Il trouva cela drôle et il sourit.
Il posa la feuille de papier dans la boîte rouverte, sur les lettres, puis il prit sur sa table une photographie encadrée. Il ouvrit un des côtés du cadre épais, regarda un instant une longue boucle de cheveux fauves qui s'y trouvait cachée, ensevelit le tout dans le coffret de fer refermé, et monta sur le pont.
Je vais lui renvoyer tout ça... avec la clef.
Il portait cette clef à l'anneau de sa montre.
Il était près de midi.
L'Ibis Bleu quittait la rade de Saint-Raphaël. Pierre promena ses yeux éblouis sur ce rivage de rêve. «Ah! oui, pensa-t-il, voilà un pays fait pour l'amour! Etre ici, être jeune, avoir sous ses pieds un bateau comme celui-là, devant soi l'espace! à sa portée ce paradis terrestre! Et n'être qu'un amant trahi, un homme riche et sans femme! jeune et sans amour!...»

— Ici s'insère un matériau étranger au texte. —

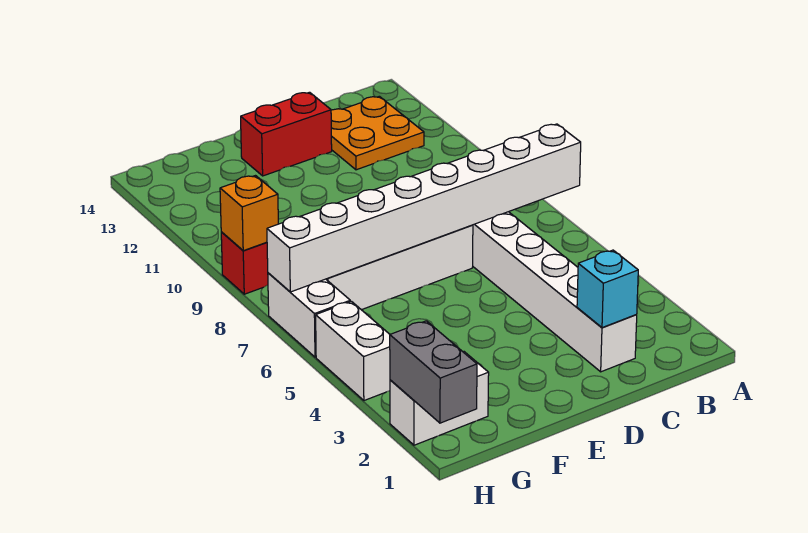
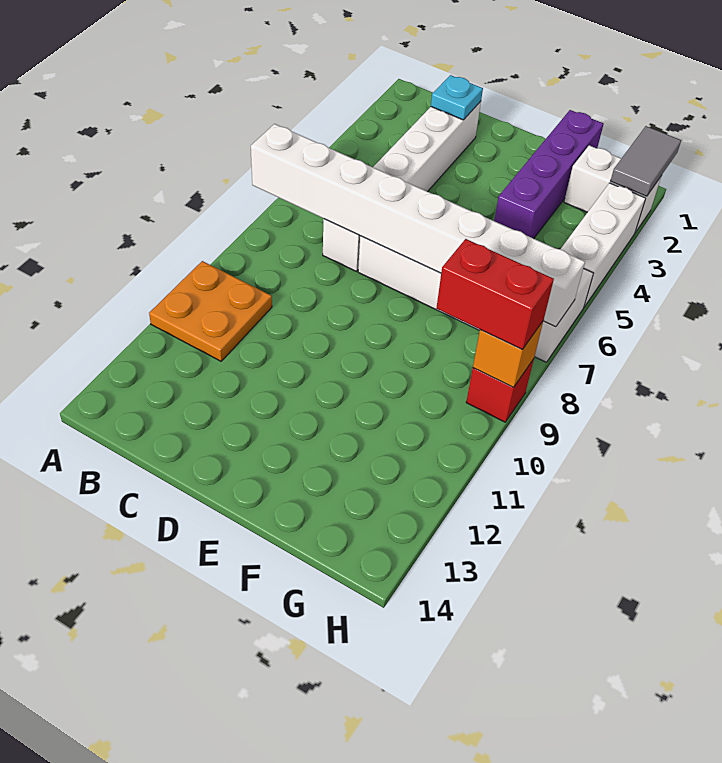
orange 2x2 plate [331,96,424,170] -> orange 2x2 plate moved to [149,261,272,361]
cyan 1x1 brick [577,250,638,328] -> cyan 1x1 plate [431,75,483,120]
red 1x2 brick [241,92,332,176] -> red 1x2 brick moved to [437,239,554,350]
none -> purple 1x4 brick [494,110,603,239]
grey 1x2 brick [390,321,477,423] -> grey 1x2 tile [611,126,681,196]
white 1x2 brick [316,301,390,401] -> white 1x3 brick [560,183,646,307]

Un besoin de vivre, furieux, entra dans sa poitrine avec la fraîche brise saline, mêlée d'une tiédeur hivernale qui, au Nord, eût été déjà du printemps! Il étira ses bras tendus, avec une mollesse rêveuse, et sentit sa vigueur s'éveiller en lui. Une mouette blanche rasa la mâture, filant vers la terre. Il la suivit un instant de l'œil. Son rêve vague l'accompagnait avec des ailes. L'oiseau semblait une colombe qui serait retournée à terre, vers le colombier. Il volait à la hauteur des toitures du rivage. Les blanches villas avec leurs balcons, leurs terrasses, leurs fenêtres entr'ouvertes, appelaient toutes la lumière du large. Elles se détachaient sur l'ondulation des collines chargées de pins et de bruyères, verts en toute saison, si bien que par ces jours de soleil, en plein février, ce paysage donne la sensation d'un printemps frais. Par delà ces croupes, ces ondulations, ces mamelonnements, l'Estérel dressait ses crêtes pierreuses, rougeâtres, au-dessus desquelles il élevait, lui aussi, fièrement, des pinèdes frissonnantes.
A gauche du jeune homme, qui regardait la terre, appuyé sur la lisse de tribord,—par delà l'église neuve de Saint-Raphaël, avec ses deux dômes, purement découpés en plein azur, et qui mêlaient au paysage méridional un rêve de mosquée orientale ou de temple russe, le vieux Fréjus apparaissait noirâtre, dominé par la pointe aiguë de son clocher épiscopal. Et, derrière les aqueducs romains, noirs de lierres feuillus, tout là-bas, c'était la partie haute du Var, les Maures Grises, demi-nues, les premiers massifs des Basses-Alpes, où le genêt se met à fleurir quand il est depuis longtemps fané dans la basse Provence.
Pierre gagna l'arrière du yacht, et fut frappé par le contraste de la plaine de Fréjus,—delta de l'Argens,—plate comme une petite Camargue, qui bordait la mer d'une longue plage de sable, toute droite, où s'effrangeaient les vagues en écumes diamantées. Dans cette plaine semée de flaques d'eau saumâtre, de petits étangs, s'étalait l'Argens. La plaine, à mesure qu'elle s'éloignait des bords, verdis çà et là de tamaris et de roseaux, devenait cultivée, portait des blés et des vignes, jusqu'aux rochers de Roquebrune où commencent les Maures Vertes,—séparées de l'Estérel par l'Argens, des Maures Grises par la belle vallée qui court de Toulon à Fréjus.
Ces Maures Vertes, ainsi groupées en massif isolé, surplombent la mer, d'Hyères à Saint-Egulf.